Business Highlights:

Secured a term loan for up to $20 million that, together with cash on-hand, is expected to provide sufficient resources to fund currently planned development programs into the second half of 2021 and through anticipated initial data readouts

Obtained exclusive rights to negotiate third-party licensing rights to develop and commercialize itolizumab in select major markets outside of North America

Initiated Phase 1b EQUALISE proof-of-concept trial evaluating itolizumab for the treatment of lupus nephritis

Continued to advance itolizumab in Phase 1b development for both the treatment of uncontrolled asthma and the frontline treatment of aGVHD

Upcoming Milestones

Itolizumab initial data from the Phase 1b:

EQUIP trial in uncontrolled asthma expected in 2H 2020

EQUATE trial in aGVHD expected in 2H 2020

EQUALISE trial in lupus nephritis – systemic lupus erythematosus (SLE) cohort expected in 2H 2020, lupus nephritis cohort expected in 1H 2021

Third Quarter 2019 Financial Results

Research and development (R&D) expenses. Total R&D expenses for the three months ended September 30, 2019 were $4.2 million, compared with $1.2 million for the same period in 2018. The increase in R&D expenses was primarily driven by additional costs related to regulatory and clinical development activities associated with the EQUIP, EQUATE and EQUALISE clinical trials, increased headcount expenses, and preclinical research activities to support Equillium’s clinical development program.

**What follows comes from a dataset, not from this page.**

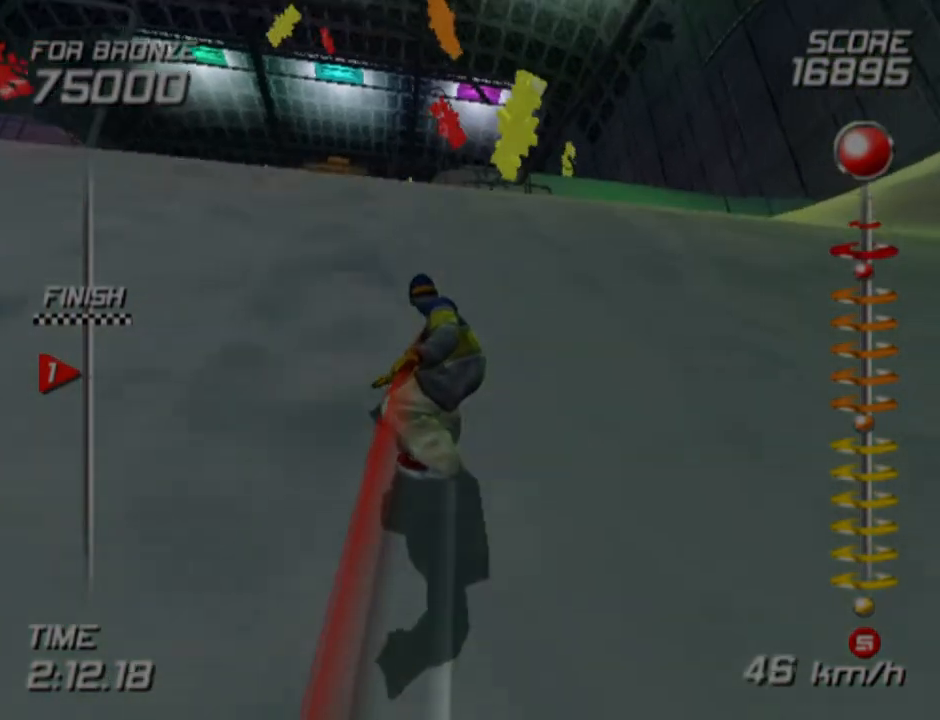
{"buttons": ["CROSS", "SQUARE", "DPAD_DOWN", "DPAD_RIGHT"], "left_stick": "center", "right_stick": "center", "events": []}
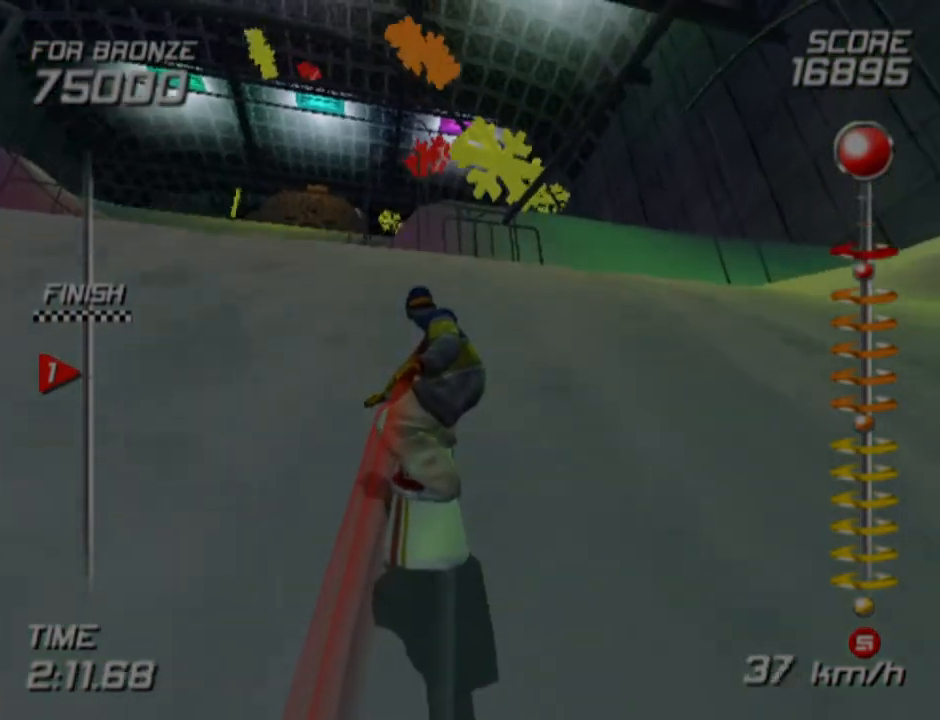
{"buttons": ["CROSS", "SQUARE", "DPAD_DOWN", "DPAD_RIGHT"], "left_stick": "center", "right_stick": "center", "events": []}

General and administrative (G&A) expenses. Total G&A expenses for the three months ended September 30, 2019 were $2.1 million, compared with $1.0 million for the same period in 2018.

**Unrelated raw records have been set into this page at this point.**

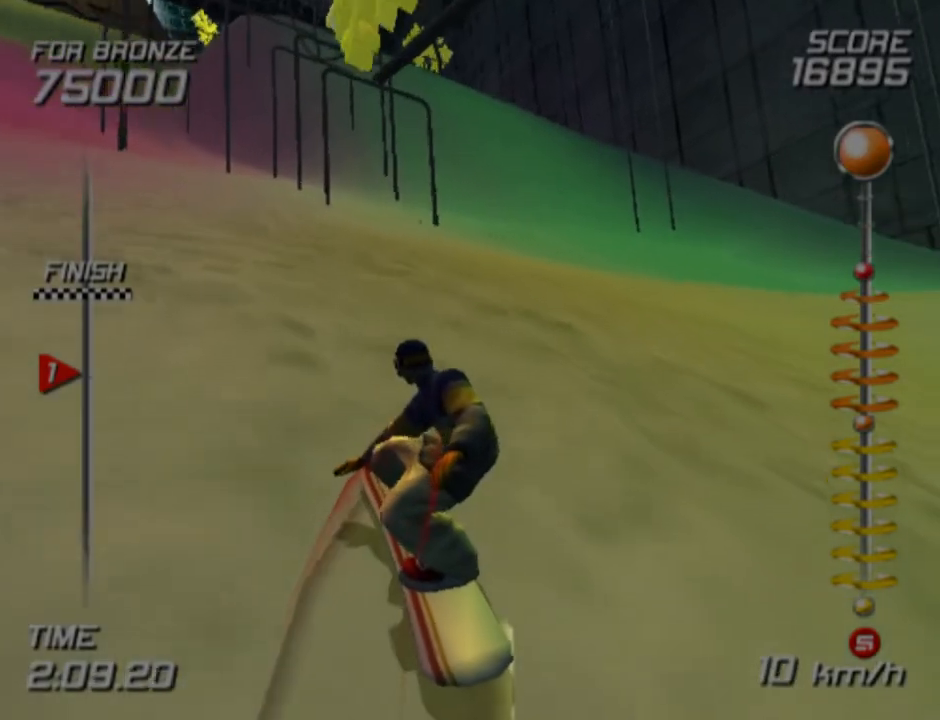
{"buttons": ["CROSS", "SQUARE", "DPAD_DOWN", "DPAD_RIGHT"], "left_stick": "center", "right_stick": "center", "events": []}
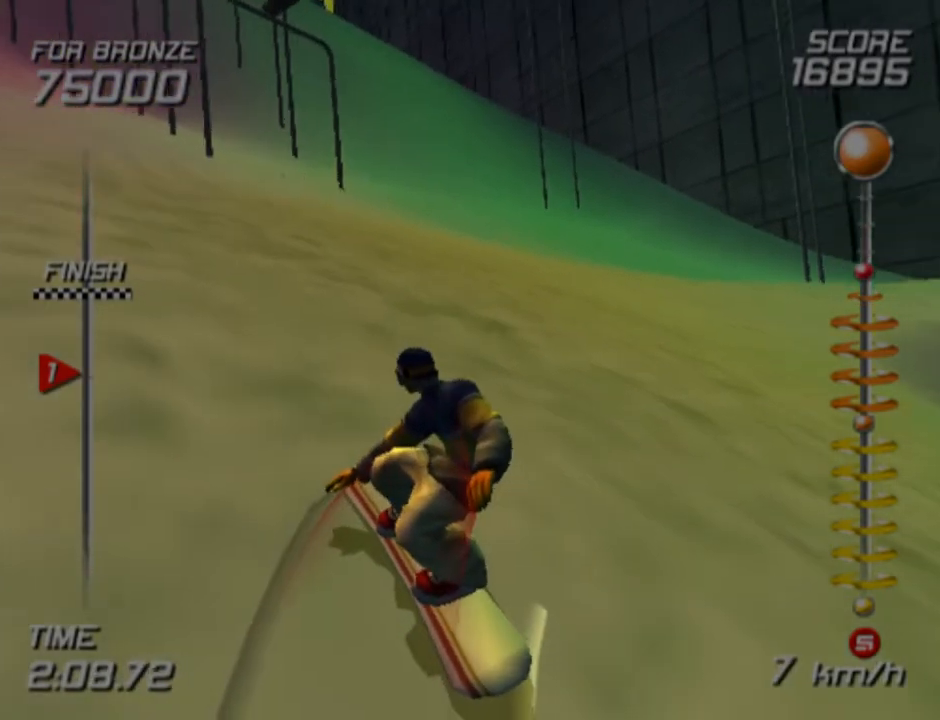
{"buttons": ["CROSS", "SQUARE", "DPAD_DOWN", "DPAD_RIGHT"], "left_stick": "center", "right_stick": "center", "events": []}
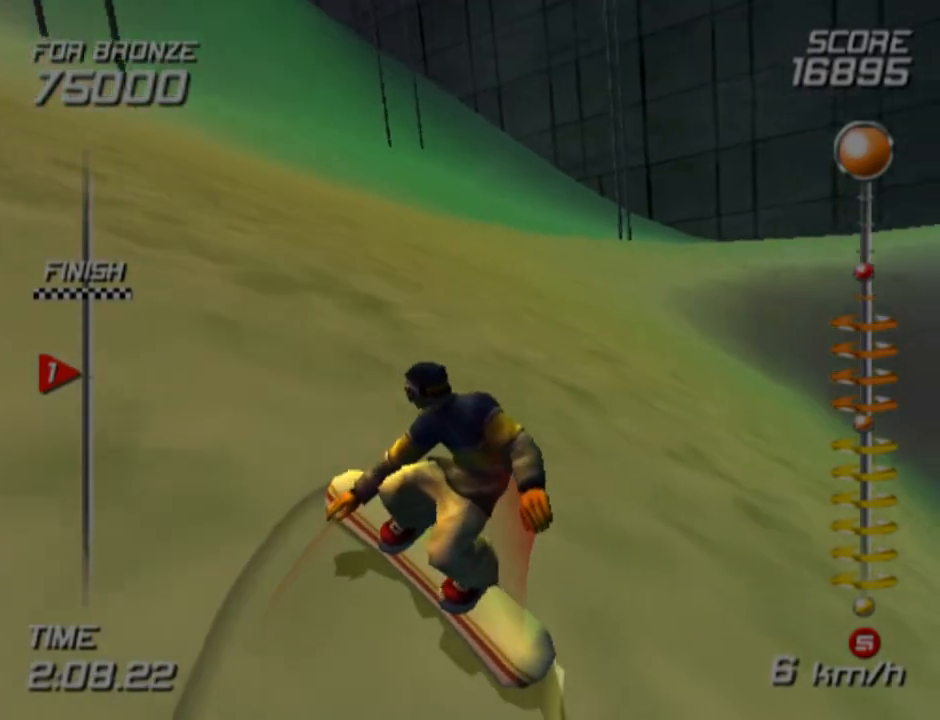
{"buttons": ["CROSS", "SQUARE", "DPAD_DOWN", "DPAD_RIGHT"], "left_stick": "center", "right_stick": "center", "events": []}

The increase in G&A expenses was primarily driven by additional costs related to increased headcount expenses, costs related to being a public company and legal and professional fees.

Net loss. Net loss for the three months ended September 30, 2019 was $6.0 million, or $(0.35) per basic and diluted share, compared with a net loss of approximately $4.9 million, or $(0.44) per basic and diluted share, for the same period in 2018.

Cash and cash equivalents. As of September 30, 2019, Equillium reported total cash, cash equivalents and short-term investments of $62.2 million, compared to $65.9 million as of December 31, 2018. The amount of cash and investments at September 30, 2019 included approximately $9.9 million of net proceeds from the initial advancement from the term loan.